4.d) La capacità della vitamina D di contrastare il danno polmonare da iperinfiammazione.”

Noi ricordiamo che per avere un quadro del proprio stato di salute occorre rivolgersi ad un medico e soprattutto verificare con le analisi del sangue i propri livelli della 25-OH-D3.

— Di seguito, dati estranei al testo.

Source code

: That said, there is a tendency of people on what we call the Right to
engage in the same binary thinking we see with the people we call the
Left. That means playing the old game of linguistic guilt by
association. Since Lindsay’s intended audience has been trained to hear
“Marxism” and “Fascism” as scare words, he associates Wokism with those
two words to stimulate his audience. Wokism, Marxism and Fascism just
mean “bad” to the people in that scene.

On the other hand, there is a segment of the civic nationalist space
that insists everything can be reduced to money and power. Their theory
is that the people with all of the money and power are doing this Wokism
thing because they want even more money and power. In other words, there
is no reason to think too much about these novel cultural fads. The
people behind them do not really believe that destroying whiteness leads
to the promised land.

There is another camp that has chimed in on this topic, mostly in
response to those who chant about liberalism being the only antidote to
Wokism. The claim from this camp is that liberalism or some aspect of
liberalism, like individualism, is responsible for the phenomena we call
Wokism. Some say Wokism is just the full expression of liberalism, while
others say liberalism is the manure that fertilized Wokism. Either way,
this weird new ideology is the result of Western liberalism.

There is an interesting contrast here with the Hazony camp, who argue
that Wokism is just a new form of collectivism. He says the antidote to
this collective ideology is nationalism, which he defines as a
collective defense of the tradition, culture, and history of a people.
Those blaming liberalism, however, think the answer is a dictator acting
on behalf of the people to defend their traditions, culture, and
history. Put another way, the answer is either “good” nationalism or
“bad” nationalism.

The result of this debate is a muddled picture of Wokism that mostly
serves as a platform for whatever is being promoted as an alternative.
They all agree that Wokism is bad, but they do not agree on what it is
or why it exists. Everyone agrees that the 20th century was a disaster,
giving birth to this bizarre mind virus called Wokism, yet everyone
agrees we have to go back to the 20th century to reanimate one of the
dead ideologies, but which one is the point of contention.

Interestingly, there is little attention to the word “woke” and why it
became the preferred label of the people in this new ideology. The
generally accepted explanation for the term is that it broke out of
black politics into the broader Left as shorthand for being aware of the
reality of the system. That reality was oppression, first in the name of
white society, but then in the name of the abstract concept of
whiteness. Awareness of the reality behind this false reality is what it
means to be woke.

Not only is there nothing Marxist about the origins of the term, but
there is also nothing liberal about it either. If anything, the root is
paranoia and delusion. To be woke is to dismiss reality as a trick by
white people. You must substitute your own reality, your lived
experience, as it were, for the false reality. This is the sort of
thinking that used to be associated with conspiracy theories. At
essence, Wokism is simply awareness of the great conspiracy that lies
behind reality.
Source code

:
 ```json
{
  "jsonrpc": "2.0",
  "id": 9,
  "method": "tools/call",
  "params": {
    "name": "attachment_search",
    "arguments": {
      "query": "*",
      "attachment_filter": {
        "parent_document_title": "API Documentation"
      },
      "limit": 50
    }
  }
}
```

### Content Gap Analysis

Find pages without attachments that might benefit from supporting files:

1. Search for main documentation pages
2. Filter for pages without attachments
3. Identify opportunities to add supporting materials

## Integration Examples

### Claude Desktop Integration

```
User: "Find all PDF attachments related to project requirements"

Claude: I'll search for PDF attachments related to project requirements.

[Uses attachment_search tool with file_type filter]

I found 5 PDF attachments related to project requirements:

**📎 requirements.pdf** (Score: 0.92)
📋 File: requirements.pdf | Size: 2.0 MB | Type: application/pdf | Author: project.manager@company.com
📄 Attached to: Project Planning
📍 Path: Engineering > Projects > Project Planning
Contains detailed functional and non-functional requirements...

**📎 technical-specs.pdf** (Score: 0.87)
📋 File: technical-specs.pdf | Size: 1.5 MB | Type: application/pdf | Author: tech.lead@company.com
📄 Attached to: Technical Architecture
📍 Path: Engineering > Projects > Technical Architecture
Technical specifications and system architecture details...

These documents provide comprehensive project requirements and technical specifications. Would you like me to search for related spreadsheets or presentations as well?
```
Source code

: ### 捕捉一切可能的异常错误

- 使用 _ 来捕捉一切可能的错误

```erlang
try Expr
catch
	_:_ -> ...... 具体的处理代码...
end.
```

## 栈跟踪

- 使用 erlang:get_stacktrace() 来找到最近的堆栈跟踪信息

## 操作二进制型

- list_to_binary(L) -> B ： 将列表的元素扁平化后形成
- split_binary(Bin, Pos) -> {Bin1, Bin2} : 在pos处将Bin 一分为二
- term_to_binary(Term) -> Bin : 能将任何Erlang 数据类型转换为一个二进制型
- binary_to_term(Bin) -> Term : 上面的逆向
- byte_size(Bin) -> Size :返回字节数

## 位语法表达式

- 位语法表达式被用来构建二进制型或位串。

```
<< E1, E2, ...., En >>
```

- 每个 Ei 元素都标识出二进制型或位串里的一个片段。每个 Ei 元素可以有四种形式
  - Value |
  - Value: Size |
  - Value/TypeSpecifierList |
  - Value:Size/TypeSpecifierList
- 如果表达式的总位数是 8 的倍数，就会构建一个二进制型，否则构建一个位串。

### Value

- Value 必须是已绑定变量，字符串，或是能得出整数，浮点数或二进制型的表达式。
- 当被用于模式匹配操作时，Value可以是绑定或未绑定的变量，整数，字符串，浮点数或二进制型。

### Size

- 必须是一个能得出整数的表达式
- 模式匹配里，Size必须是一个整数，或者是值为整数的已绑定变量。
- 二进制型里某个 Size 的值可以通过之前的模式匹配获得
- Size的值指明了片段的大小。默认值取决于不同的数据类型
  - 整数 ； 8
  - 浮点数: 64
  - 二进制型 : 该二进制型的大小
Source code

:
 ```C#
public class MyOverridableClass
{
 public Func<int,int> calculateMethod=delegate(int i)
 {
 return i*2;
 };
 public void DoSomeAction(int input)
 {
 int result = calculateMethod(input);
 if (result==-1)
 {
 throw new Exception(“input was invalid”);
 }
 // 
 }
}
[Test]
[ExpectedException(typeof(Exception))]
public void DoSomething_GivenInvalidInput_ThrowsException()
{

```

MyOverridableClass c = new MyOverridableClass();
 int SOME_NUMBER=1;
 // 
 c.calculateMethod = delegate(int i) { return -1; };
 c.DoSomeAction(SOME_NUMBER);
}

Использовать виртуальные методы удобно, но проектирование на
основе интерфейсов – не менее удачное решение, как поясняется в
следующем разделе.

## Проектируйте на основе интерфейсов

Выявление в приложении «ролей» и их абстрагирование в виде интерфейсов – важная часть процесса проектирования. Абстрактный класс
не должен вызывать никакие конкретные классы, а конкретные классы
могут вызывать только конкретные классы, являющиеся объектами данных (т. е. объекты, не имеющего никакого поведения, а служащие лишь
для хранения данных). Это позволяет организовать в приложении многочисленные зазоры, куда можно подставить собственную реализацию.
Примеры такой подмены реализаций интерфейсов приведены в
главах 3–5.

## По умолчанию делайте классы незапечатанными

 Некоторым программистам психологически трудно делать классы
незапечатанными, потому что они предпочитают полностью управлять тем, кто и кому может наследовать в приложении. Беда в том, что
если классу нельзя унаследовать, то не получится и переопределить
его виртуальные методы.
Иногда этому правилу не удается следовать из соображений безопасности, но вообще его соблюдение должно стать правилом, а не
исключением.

Invece il Ministero della salute aveva pubblicato sul suo sito un link dal titolo “Covid-19 – Attenti alle bufale” al punto n.40 spiega il legame tra Vitamina D e Coronavirus

 

40. La vitamina D protegge dall’infezione da nuovo coronavirus

Falso

Il Ministero della salute indicava bufala la vitamina D: “Non ci sono attualmente evidenze scientifiche che la vitamina D giochi un ruolo nella protezione dall’infezione da nuovo coronavirus”.

 

  • L’ISS e anche il lavoro dei Proff. Giancarlo Isaia ed Enzo Medico dell’Università di Torino sul possibile ruolo preventivo e terapeutico della vitamina D nella gestione della pandemia da COVID-19 parlano dell’importanza dei valori della vitamina D nel plasma nella norma, fatto sottovalutato poichè molte persone non conoscono i valori dell’idrossi vitamina D che deve trovarsi in intervallo preciso altrimenti la carenza è grave. In quel caso il medico curante aiuta il proprio paziente ad integrare questo ormone il cui deficit non dà alcun sintomo.

Giochi di parole, eppure CARENZA ha un significato preciso, e molte persone non conoscono il proprio stato di salute, per non parlare degli anziani, soprattutto coloro che vivono nelle RSA e seguono molte terapie farmacologiche.